Experts et ordres professionnels réclament un concours d’architecture pour le pont Champlain

San Francisco a son Golden Gate et New York, son pont de Brooklyn. Pourquoi la reconstruction du pont Champlain ne serait-elle pas l’occasion de poser un geste architectural significatif pour l’image de marque de Montréal?

Telle est du moins l’opinion d’experts et de trois ordres professionnels qui, pour la première fois de leur histoire, convient conjointement Ottawa de saisir l’occasion de la reconstruction du pont Champlain pour lancer un concours international d’architecture.

La lettre, publiée dans notre page Idées, est cosignée par l’Ordre des architectes du Québec, l’Ordre des ingénieurs et l’Ordre des urbanistes, ainsi que par Dinu Bumbaru, directeur des politiques pour Héritage Montréal, Clément Demers et Giovanni de Paoli, de la Faculté d’aménagement de l’Université de Montréal, Jean-Paul L’Allier, ex-maire de Québec et président de Mission Design, ainsi que Florence Junca-Adenot, directrice du Forum Urba.

«Non seulement doit-on sécuriser, pérenniser et améliorer ce lien vital à l’économie métropolitaine et nationale comme au quotidien de centaines de milliers de citoyens, mais il faut créer un ouvrage à la hauteur des impératifs très actuels de qualité d’architecture, de génie civil, d’insertion dans le paysage ou de modes de transport alternatifs», insistent les signataires, soucieux de la durabilité du futur pont et de son impact sur la qualité du paysage.

 «Il nous faut un pont — pas un tunnel qui nous priverait à jamais de cette expérience majestueuse et pénétrante de la métropole — qui soit un véritable ouvrage d’art digne de mention, à la hauteur du titre de Ville de design que l’UNESCO a reconnu à Montréal et des engagements collectifs envers le développement durable. Bref, il faut entrer dans le XXIe siècle!», signent-ils.

Selon Dinu Bumbaru, il faut s’assurer qu’un tel concours soit lancé en amont de tout le processus, avant même que les plans techniques ne viennent figer la forme du futur ouvrage. À défaut de quoi, on risque de rater une occasion de donner au fleuve Saint-Laurent et à Montréal une entrée à leur mesure.

«Tout le monde parle de design à Montréal et organise des concours pour les abribus et les bancs de parc. Peut-on avoir un symbole plus important pour la métropole que le pont Champlain?», plaide-t-il.

Les signataires estiment que le principe du moindre coût ne doit pas être le seul guide du gouvernement fédéral, la faible durée de vie du pont Champlain faisant aujourd’hui la preuve des limites de cette mentalité.

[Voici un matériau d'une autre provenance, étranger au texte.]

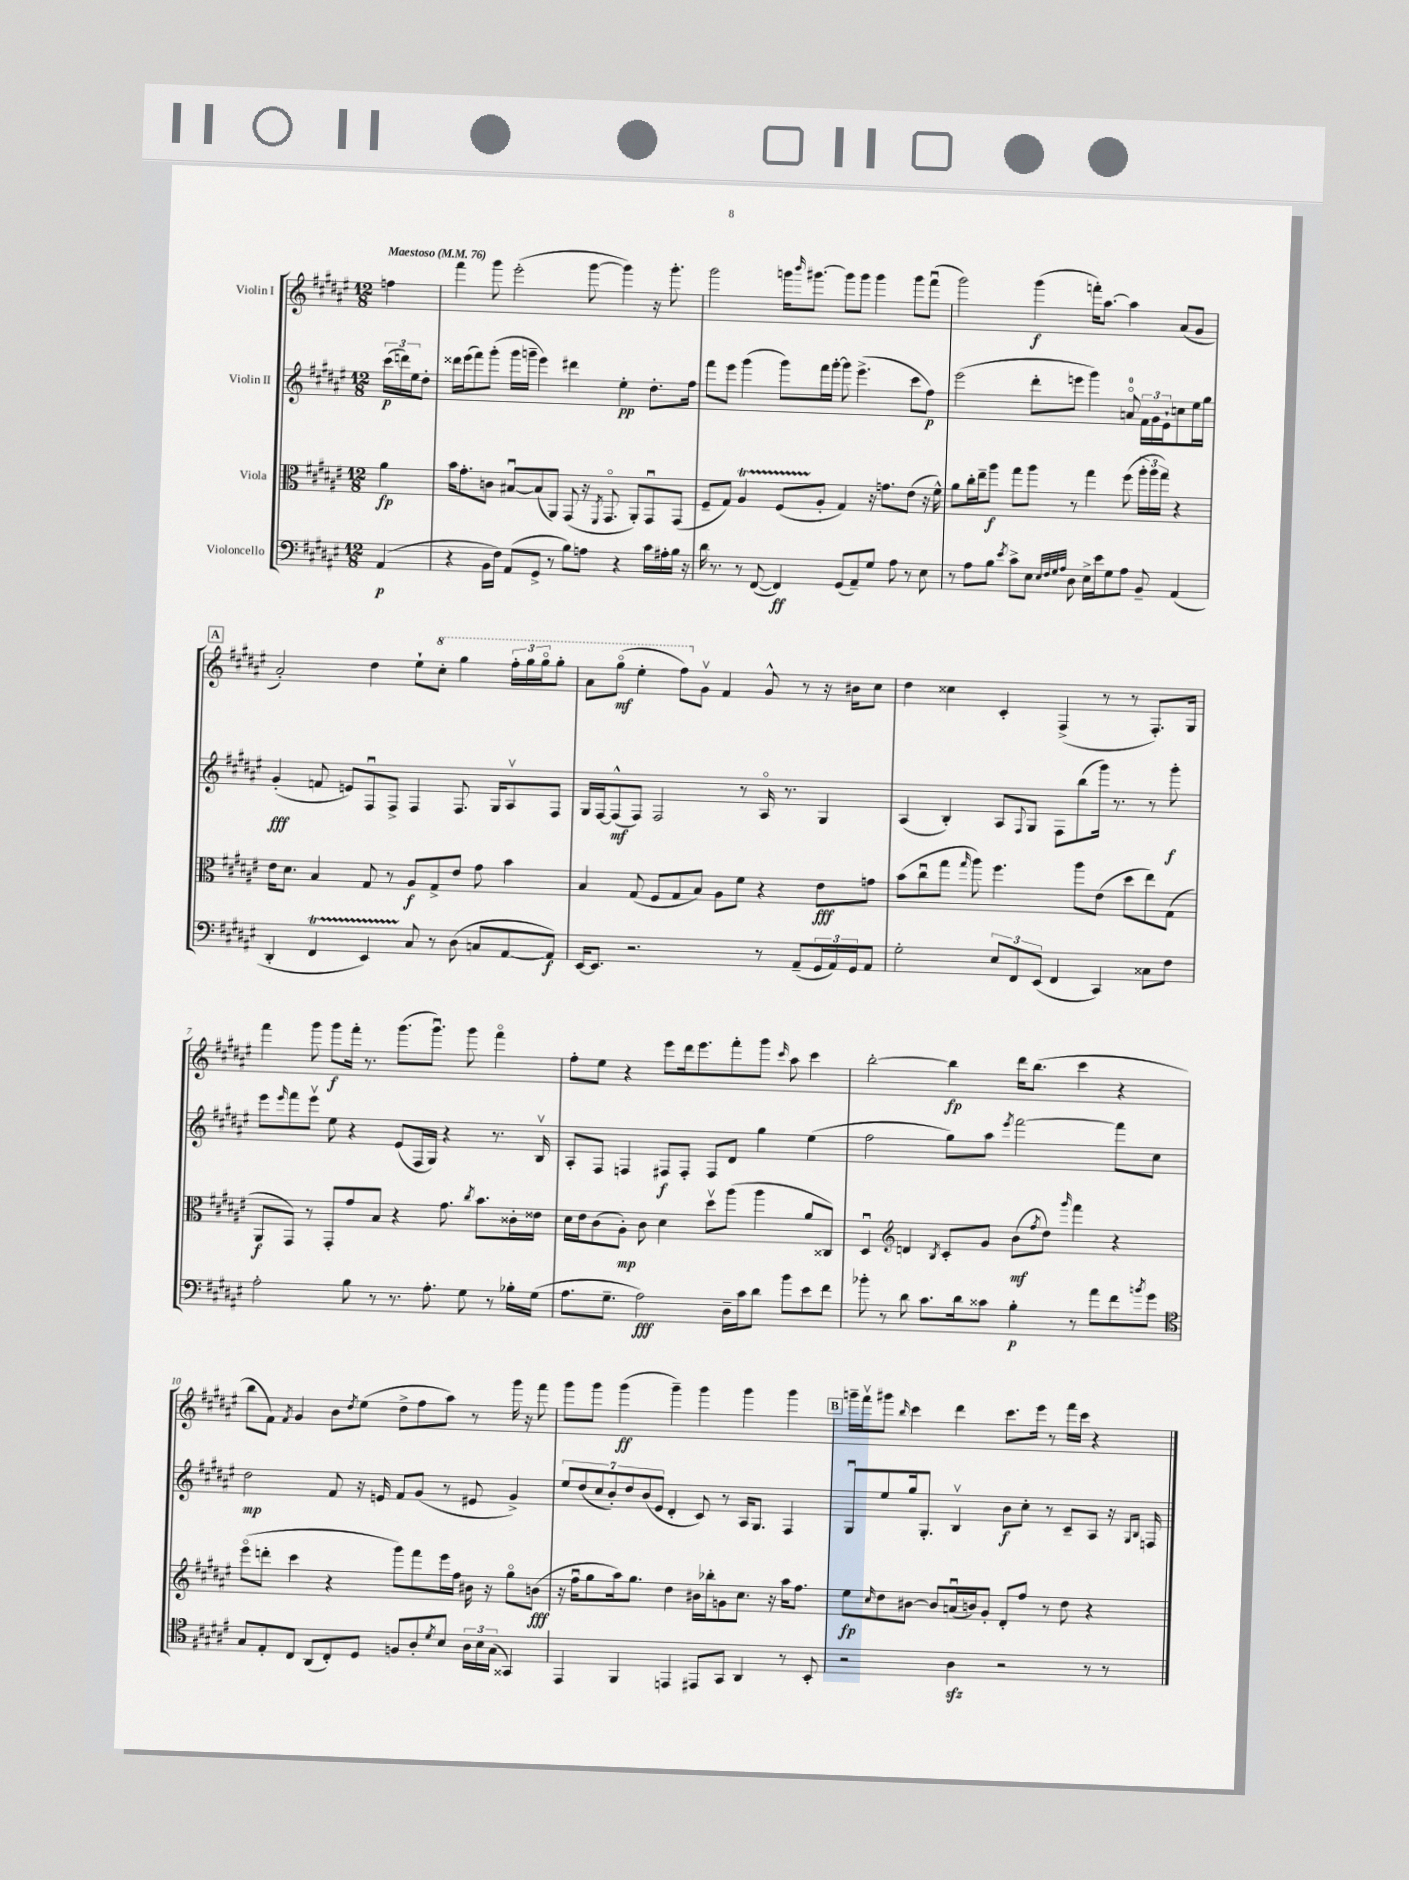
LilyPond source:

<<
\new StaffGroup <<
\new Staff = "s0" \with { instrumentName = "Violin I" } {
    \clef treble \key fis \major \numericTimeSignature \time 12/8 \partial 4 \tempo "Maestoso" 4 = 76
    f''4 |
    fis'''4 gis'''8 eis'''2-.( gis'''8~ gis'''4) r16 gis'''8.-. |
    gis'''2 g'''16 \grace { b'''16 } gis'''8.~ gis'''8 gis'''8 gis'''4 gis'''8 fis'''8\downbow( |
    gis'''2) gis'''4\f( f'''16-.) ais''8.~ ais''4 ais'8( gis'8 |
    \mark \markup { \box "A" } ais'2-.) dis''4 eis''8-! \ottava #1 cis'''8-. gis'''4 \tuplet 3/2 { fis'''16-. gis'''16 gis'''16\flageolet } gis'''8-. |
    ais''8 gis'''8\flageolet\mf( eis'''4-. fis'''8) \ottava #0 gis'8\upbow fis'4 gis'8-^ r8 r16 bis'16 cis''8 |
    dis''4 cisis''4 cis'4-. fis4->( r8 r8 fis8.-.) gis16 |
    fis'''4 gis'''8 gis'''8\f fis'''16-. r8. gis'''8.( gis'''8.\downbow) gis'''8 fis'''4\flageolet |
    fis''8-. eis''8 r4 eis'''8 dis'''16 eis'''8. fis'''8-. gis'''8 \grace { cis'''16 } ais''8 cis'''4 |
    b''2~-. b''4\fp dis'''16 b''8.( cis'''4 r4 |
    b''8 fis'8) \acciaccatura { fis'8 } gis'4 b'8 \acciaccatura { dis''8 } eis''8( dis''8-> fis''8 ais''8) r8 gis'''16 r16 fis'''8 |
    gis'''8 gis'''8 gis'''4\ff( gis'''4--) gis'''4 gis'''4 gis'''4 |
    \mark \markup { \box "B" } g'''16-- fis'''16\upbow gis'''8 \grace { b''16 } cis'''4 dis'''4 cis'''8. eis'''16 r8 fis'''16 cis'''16 r4 \bar "|." |
}
\new Staff = "s1" \with { instrumentName = "Violin II" } {
    \clef treble \key fis \major \numericTimeSignature \time 12/8 \partial 4
    \tuplet 3/2 { cis'''16\p( d'''16) eis''16 } dis''8-. |
    disis'''16 eis'''16( fis'''8) gis'''8-.( gis'''16 g'''16-- eis'''4) dis'''4 eis''4-.\pp dis''8.-. fis''16 |
    fis'''8 eis'''8 gis'''4( gis'''8) fis'''16 gis'''16~-. gis'''8 eis'''4.->( cis'''8 fis''8\p) |
    eis'''2( dis'''8-. e'''8 gis'''4) a'8-0\flageolet \tuplet 3/2 { fis'16 gis'16 eis'16-! } c''8 eis''16 gis''16 |
    \mark \markup { \box "A" } gis'4-.\fff( f'8 e'8) fis8\downbow fis8-> fis4 fis8. gis16 ais8\upbow fis8 |
    gis16 fis16~ fis8-^\mf( fis8) fis2 r8 ais16\flageolet r8. gis4 |
    ais4( b4-.) ais8 \appoggiatura { fis8 } gis8 fis8 b''8( gis'''16) r8. r8 gis'''8-.\f |
    eis'''8 \grace { eis'''16 } fis'''8 eis'''8\upbow eis''8 r4 eis'8( fis16 gis16) r4 r8. b16\upbow |
    ais8-. fis8 f4 fis8\f fis8-. fis8 dis'8 gis''4 eis''4( |
    fis''2 gis''8) ais''8 \acciaccatura { eis'''8 } fis'''2~ fis'''8 cis''8 |
    dis''2\mp fis'8 r16 e'16 fis'8 gis'8( r8 eis'8 gis'4->) |
    \tuplet 7/4 { eis''8 dis''8( cis''8 b'8-.) dis''8 b'8( eis'8 } dis'4-. cis'8) r8 ais16 gis8. fis4 |
    \mark \markup { \box "B" } gis8\downbow eis''8 gis''16 gis8.-. b4\upbow b'8\f cis''8-. r8 cis'8-- ais8 r16 \grace { gis16 b16 } f16 \bar "|." |
}
\new Staff = "s2" \with { instrumentName = "Viola" } {
    \clef alto \key fis \major \numericTimeSignature \time 12/8 \partial 4
    ais'4\fp |
    b'16 gis'8.-. c'8 bis8~\downbow bis8( ais,8) gis,8( r16 \acciaccatura { fis,8 } gis,8.\flageolet ais,8-.) gis,8\downbow gis,8( |
    fis8-- gis8) ais4\startTrillSpan fis8( ais8-.\stopTrillSpan gis4) r16 g'8. eis'8( r16 fis'16-^) |
    ais'8 cis''16-. eis''16-- ais''8\f gis''8 ais''8 r8 gis''4 fis''8( \tuplet 3/2 { ais''16-. ais''16 gis''16) } r4 |
    \mark \markup { \box "A" } eis'16 dis'8. b4 gis8 r8 ais8\f gis8-> eis'8 gis'8 b'4 |
    b4 gis8( fis8 gis8 b8) ais8 fis'8 r4 eis'8\fff g'8 |
    b'8( cis''8\downbow gis''8 \grace { gis''16 } ais''8) fis''4. ais''8 eis'8( dis''8 eis''8) gis8( |
    ais,8\f gis,8) r8 gis,8-. gis'8 b8 r4 gis'8. \acciaccatura { cis''8 } b'8. cisis'16-. eisis'16 |
    dis'16 eis'16 cis'8( ais8-.\mp) cis'8 dis'4 dis''8\upbow ais''8( ais''4 ais'8 cisis8) |
    dis4\downbow \clef treble d'4 \acciaccatura { b8 } cis'8-. gis'8 b'8\mf( \acciaccatura { fis''8 } dis''8) \grace { gis'''16 } fis'''4 r4 |
    eis'''8\flageolet( d'''8-. cis'''4 r4 gis'''8) fis'''8 eis'''16 fis''16 bis'16 r16 gis''8\flageolet b'8\fff( |
    r16 fis''16\downbow gis''8 ais''16) gis''8. dis''4 bis'16 bes''16-. g'8 cis''8. r16 ais''16 fis''8. |
    \mark \markup { \box "B" } eis''8\fp \grace { cis''16 } dis''8 bis'8~ bis'8 a'16\downbow( b'16) gis'8-. dis'8-. fis''8 r8 dis''8 r4 \bar "|." |
}
\new Staff = "s3" \with { instrumentName = "Violoncello" } {
    \clef bass \key fis \major \numericTimeSignature \time 12/8 \partial 4
    ais,4\p( |
    r4 b,16 fis16) ais,8( gis,8-> r8 b8) a8 r4 cis'16 ais16-. b16 r16 |
    dis'16 r8. r8 fis,8~( fis,4\ff) gis,8( ais,8--) gis8 ais8 r8 eis8 |
    r8 ais8 b8 \acciaccatura { eis'8 } cis'8-> eis8 \grace { eis32 fis32 gis32 ais32 } dis8 eis16-> eis'16 gis8 ais8 b,8-- ais,4( |
    \mark \markup { \box "A" } dis,4-. fis,4\startTrillSpan eis,4) cis8\stopTrillSpan r8 dis8( c8 ais,8~ ais,8\f) |
    eis,16~ eis,8. r2. r8 ais,8--( \tuplet 3/2 { gis,16 ais,16) gis,16 } ais,8 |
    gis2-. \tuplet 3/2 { eis8 fis,8 eis,8( } fis,4 cis,4) cisis8 fis8 |
    ais2-. b8 r8 r8. ais8.-. gis8 r8 bes16-. gis16( |
    ais8. gis8.-- ais2\fff) dis16-- cis'16 dis'8 b'8 eis'8 fis'8 |
    bes'8-. r8 dis'8 cis'8. dis'16 cisis'8 b4-.\p r8 ais'8 fis'8 \acciaccatura { b'8 } gis'8 |
    \clef tenor gis8 eis8-. cis8 ais,8( cis8-.) dis8 f8 ais8-. \acciaccatura { dis'8 } b8 \tuplet 3/2 { ais16 b16 gis16( } gisis,4) |
    eis,4 fis,4 e,4 eis,8 gis,8 ais,4 r8 b,8-. |
    \mark \markup { \box "B" } r2 ais4\sfz r2 r8 r8 \bar "|." |
}
>>
>>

D’avis que la qualité architecturale ne doit pas être considérée comme une contrainte additionnelle, les différents ordres professionnels citent en exemple la réalisation du viaduc de Millau, en France, un chef-d’œuvre architectural reconnu mondialement, devenu le moteur économique de toute une région.

Achevé en 2004, le fameux Viaduc de Millau, dessiné par l’ingénieur Michel Virlogeux et l’architecte Norman Foster, est le plus haut ouvrage routier au monde et celui ayant la plus longue portée, avec 171 mètres entre deux de ses sept piles. Construit en partenariat public-privé, le viaduc de près de 2,5 km lancé au-dessus du Tarn a coûté 400 millions d’euros et est financé grâce à un système de péage et de télépéage (vignette magnétisée payée à l’avance).

Depuis, un site d’interprétation a été créé pour mettre en valeur les procédés innovateurs de construction du viaduc, créant une nouvelle attraction touristique régionale.

Pour Dinu Bumbaru, il faut éviter de répéter l’erreur commise pour l’échangeur Turcot, dont toute la planification a été achevée avant de mettre à contribution architectes, designers et urbanistes. Un concours international a été lancé par Montréal pour le réaménagement des abords de la future autoroute 20 jusqu’au centre-ville de Montréal, mais à la toute fin de processus. «Il y a eu plus de 500 inscriptions reçues de plusieurs firmes internationales, c’est la preuve qu’il ne manque pas d’idées pour ce genre de projet», dit-il.